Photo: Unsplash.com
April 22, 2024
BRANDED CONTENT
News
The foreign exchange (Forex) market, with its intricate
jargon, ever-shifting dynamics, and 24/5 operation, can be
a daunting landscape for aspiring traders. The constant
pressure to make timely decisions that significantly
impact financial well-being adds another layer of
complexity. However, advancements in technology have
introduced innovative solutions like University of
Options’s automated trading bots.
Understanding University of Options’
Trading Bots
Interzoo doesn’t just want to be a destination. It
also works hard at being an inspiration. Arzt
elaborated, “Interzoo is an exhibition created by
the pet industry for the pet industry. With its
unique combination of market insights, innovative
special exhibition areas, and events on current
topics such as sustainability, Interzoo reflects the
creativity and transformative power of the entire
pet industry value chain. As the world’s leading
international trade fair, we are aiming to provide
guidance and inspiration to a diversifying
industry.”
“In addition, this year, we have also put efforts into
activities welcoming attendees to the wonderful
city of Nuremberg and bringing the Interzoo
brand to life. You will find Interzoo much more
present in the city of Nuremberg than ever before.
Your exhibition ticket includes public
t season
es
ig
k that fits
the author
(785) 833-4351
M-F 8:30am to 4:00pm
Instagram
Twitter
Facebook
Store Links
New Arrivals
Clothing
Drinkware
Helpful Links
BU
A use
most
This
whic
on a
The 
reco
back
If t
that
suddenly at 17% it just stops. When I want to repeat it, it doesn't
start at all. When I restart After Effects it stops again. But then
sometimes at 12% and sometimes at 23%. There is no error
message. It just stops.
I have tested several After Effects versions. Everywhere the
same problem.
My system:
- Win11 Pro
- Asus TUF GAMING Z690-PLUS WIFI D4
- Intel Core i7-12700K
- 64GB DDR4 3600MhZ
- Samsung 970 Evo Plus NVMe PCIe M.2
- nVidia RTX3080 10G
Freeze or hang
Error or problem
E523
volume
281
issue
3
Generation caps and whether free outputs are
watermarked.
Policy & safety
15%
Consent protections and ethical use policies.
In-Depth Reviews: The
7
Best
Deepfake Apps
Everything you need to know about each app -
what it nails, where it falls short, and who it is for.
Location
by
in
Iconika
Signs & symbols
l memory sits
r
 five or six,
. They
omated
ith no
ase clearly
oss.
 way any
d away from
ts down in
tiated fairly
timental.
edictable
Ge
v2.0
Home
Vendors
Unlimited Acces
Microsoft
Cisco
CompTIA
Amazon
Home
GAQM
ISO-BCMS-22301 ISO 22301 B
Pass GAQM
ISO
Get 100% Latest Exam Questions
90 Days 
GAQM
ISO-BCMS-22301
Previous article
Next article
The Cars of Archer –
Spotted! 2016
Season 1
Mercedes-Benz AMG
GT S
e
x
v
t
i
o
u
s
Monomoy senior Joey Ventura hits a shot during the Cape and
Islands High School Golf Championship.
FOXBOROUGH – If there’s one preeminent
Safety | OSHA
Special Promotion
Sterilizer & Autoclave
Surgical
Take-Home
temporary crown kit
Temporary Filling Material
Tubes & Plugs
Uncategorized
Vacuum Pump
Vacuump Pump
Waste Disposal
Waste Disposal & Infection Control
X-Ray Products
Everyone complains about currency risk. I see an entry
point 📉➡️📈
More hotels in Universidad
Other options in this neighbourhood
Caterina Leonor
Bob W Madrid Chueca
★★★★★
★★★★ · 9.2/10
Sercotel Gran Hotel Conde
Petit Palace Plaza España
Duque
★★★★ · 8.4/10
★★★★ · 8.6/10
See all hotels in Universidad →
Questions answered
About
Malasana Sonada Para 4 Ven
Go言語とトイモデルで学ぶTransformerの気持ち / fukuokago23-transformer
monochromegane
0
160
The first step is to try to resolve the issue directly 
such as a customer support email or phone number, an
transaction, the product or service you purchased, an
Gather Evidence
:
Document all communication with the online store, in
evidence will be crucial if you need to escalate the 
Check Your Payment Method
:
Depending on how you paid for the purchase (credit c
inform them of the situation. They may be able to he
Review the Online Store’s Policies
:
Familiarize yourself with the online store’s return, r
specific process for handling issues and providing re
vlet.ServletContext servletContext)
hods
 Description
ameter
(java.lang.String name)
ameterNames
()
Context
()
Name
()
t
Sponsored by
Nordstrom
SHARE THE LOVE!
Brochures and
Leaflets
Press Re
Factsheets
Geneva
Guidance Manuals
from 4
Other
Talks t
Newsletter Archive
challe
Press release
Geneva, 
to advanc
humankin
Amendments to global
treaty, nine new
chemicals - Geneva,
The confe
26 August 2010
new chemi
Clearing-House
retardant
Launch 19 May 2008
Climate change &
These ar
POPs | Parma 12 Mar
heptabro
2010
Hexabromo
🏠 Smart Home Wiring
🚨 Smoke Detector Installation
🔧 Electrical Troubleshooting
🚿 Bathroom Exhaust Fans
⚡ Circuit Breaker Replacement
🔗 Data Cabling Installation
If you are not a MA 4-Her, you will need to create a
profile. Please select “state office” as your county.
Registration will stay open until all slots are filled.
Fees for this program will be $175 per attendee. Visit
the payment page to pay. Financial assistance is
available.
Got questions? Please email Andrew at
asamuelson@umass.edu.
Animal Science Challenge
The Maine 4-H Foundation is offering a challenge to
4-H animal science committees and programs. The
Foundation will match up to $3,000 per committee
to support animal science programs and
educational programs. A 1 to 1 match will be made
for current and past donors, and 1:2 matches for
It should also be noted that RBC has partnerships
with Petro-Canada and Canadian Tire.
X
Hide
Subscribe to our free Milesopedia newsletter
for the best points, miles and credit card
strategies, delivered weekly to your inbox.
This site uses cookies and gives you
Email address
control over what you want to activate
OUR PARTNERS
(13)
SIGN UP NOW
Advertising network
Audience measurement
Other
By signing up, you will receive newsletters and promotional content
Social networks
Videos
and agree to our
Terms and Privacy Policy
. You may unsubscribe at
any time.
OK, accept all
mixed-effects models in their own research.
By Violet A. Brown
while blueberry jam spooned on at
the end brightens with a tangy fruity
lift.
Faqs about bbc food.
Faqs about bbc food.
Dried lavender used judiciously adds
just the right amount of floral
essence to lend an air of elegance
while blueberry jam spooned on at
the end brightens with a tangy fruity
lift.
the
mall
==============================
The whole listing above, line by line, is to be retyped exactly.

- Response area
Photo: Unsplash.com
April 22, 2024
BRANDED CONTENT
News
The foreign exchange (Forex) market, with its intricate
jargon, ever-shifting dynamics, and 24/5 operation, can be
a daunting landscape for aspiring traders. The constant
pressure to make timely decisions that significantly
impact financial well-being adds another layer of
complexity. However, advancements in technology have
introduced innovative solutions like University of
Options’s automated trading bots.
Understanding University of Options’
Trading Bots
Interzoo doesn’t just want to be a destination. It
also works hard at being an inspiration. Arzt
elaborated, “Interzoo is an exhibition created by
the pet industry for the pet industry. With its
unique combination of market insights, innovative
special exhibition areas, and events on current
topics such as sustainability, Interzoo reflects the
creativity and transformative power of the entire
pet industry value chain. As the world’s leading
international trade fair, we are aiming to provide
guidance and inspiration to a diversifying
industry.”
“In addition, this year, we have also put efforts into
activities welcoming attendees to the wonderful
city of Nuremberg and bringing the Interzoo
brand to life. You will find Interzoo much more
present in the city of Nuremberg than ever before.
Your exhibition ticket includes public
t season
es
ig
k that fits
the author
(785) 833-4351
M-F 8:30am to 4:00pm
Instagram
Twitter
Facebook
Store Links
New Arrivals
Clothing
Drinkware
Helpful Links
BU
A use
most
This
whic
on a
The 
reco
back
If t
that
suddenly at 17% it just stops. When I want to repeat it, it doesn't
start at all. When I restart After Effects it stops again. But then
sometimes at 12% and sometimes at 23%. There is no error
message. It just stops.
I have tested several After Effects versions. Everywhere the
same problem.
My system:
- Win11 Pro
- Asus TUF GAMING Z690-PLUS WIFI D4
- Intel Core i7-12700K
- 64GB DDR4 3600MhZ
- Samsung 970 Evo Plus NVMe PCIe M.2
- nVidia RTX3080 10G
Freeze or hang
Error or problem
E523
volume
281
issue
3
Generation caps and whether free outputs are
watermarked.
Policy & safety
15%
Consent protections and ethical use policies.
In-Depth Reviews: The
7
Best
Deepfake Apps
Everything you need to know about each app -
what it nails, where it falls short, and who it is for.
Location
by
in
Iconika
Signs & symbols
l memory sits
r
 five or six,
. They
omated
ith no
ase clearly
oss.
 way any
d away from
ts down in
tiated fairly
timental.
edictable
Ge
v2.0
Home
Vendors
Unlimited Acces
Microsoft
Cisco
CompTIA
Amazon
Home
GAQM
ISO-BCMS-22301 ISO 22301 B
Pass GAQM
ISO
Get 100% Latest Exam Questions
90 Days 
GAQM
ISO-BCMS-22301
Previous article
Next article
The Cars of Archer –
Spotted! 2016
Season 1
Mercedes-Benz AMG
GT S
e
x
v
t
i
o
u
s
Monomoy senior Joey Ventura hits a shot during the Cape and
Islands High School Golf Championship.
FOXBOROUGH – If there’s one preeminent
Safety | OSHA
Special Promotion
Sterilizer & Autoclave
Surgical
Take-Home
temporary crown kit
Temporary Filling Material
Tubes & Plugs
Uncategorized
Vacuum Pump
Vacuump Pump
Waste Disposal
Waste Disposal & Infection Control
X-Ray Products
Everyone complains about currency risk. I see an entry
point 📉➡️📈
More hotels in Universidad
Other options in this neighbourhood
Caterina Leonor
Bob W Madrid Chueca
★★★★★
★★★★ · 9.2/10
Sercotel Gran Hotel Conde
Petit Palace Plaza España
Duque
★★★★ · 8.4/10
★★★★ · 8.6/10
See all hotels in Universidad →
Questions answered
About
Malasana Sonada Para 4 Ven
Go言語とトイモデルで学ぶTransformerの気持ち / fukuokago23-transformer
monochromegane
0
160
The first step is to try to resolve the issue directly 
such as a customer support email or phone number, an
transaction, the product or service you purchased, an
Gather Evidence
:
Document all communication with the online store, in
evidence will be crucial if you need to escalate the 
Check Your Payment Method
:
Depending on how you paid for the purchase (credit c
inform them of the situation. They may be able to he
Review the Online Store’s Policies
:
Familiarize yourself with the online store’s return, r
specific process for handling issues and providing re
vlet.ServletContext servletContext)
hods
 Description
ameter
(java.lang.String name)
ameterNames
()
Context
()
Name
()
t
Sponsored by
Nordstrom
SHARE THE LOVE!
Brochures and
Leaflets
Press Re
Factsheets
Geneva
Guidance Manuals
from 4
Other
Talks t
Newsletter Archive
challe
Press release
Geneva, 
to advanc
humankin
Amendments to global
treaty, nine new
chemicals - Geneva,
The confe
26 August 2010
new chemi
Clearing-House
retardant
Launch 19 May 2008
Climate change &
These ar
POPs | Parma 12 Mar
heptabro
2010
Hexabromo
🏠 Smart Home Wiring
🚨 Smoke Detector Installation
🔧 Electrical Troubleshooting
🚿 Bathroom Exhaust Fans
⚡ Circuit Breaker Replacement
🔗 Data Cabling Installation
If you are not a MA 4-Her, you will need to create a
profile. Please select “state office” as your county.
Registration will stay open until all slots are filled.
Fees for this program will be $175 per attendee. Visit
the payment page to pay. Financial assistance is
available.
Got questions? Please email Andrew at
asamuelson@umass.edu.
Animal Science Challenge
The Maine 4-H Foundation is offering a challenge to
4-H animal science committees and programs. The
Foundation will match up to $3,000 per committee
to support animal science programs and
educational programs. A 1 to 1 match will be made
for current and past donors, and 1:2 matches for
It should also be noted that RBC has partnerships
with Petro-Canada and Canadian Tire.
X
Hide
Subscribe to our free Milesopedia newsletter
for the best points, miles and credit card
strategies, delivered weekly to your inbox.
This site uses cookies and gives you
Email address
control over what you want to activate
OUR PARTNERS
(13)
SIGN UP NOW
Advertising network
Audience measurement
Other
By signing up, you will receive newsletters and promotional content
Social networks
Videos
and agree to our
Terms and Privacy Policy
. You may unsubscribe at
any time.
OK, accept all
mixed-effects models in their own research.
By Violet A. Brown
while blueberry jam spooned on at
the end brightens with a tangy fruity
lift.
Faqs about bbc food.
Faqs about bbc food.
Dried lavender used judiciously adds
just the right amount of floral
essence to lend an air of elegance
while blueberry jam spooned on at
the end brightens with a tangy fruity
lift.
the
mall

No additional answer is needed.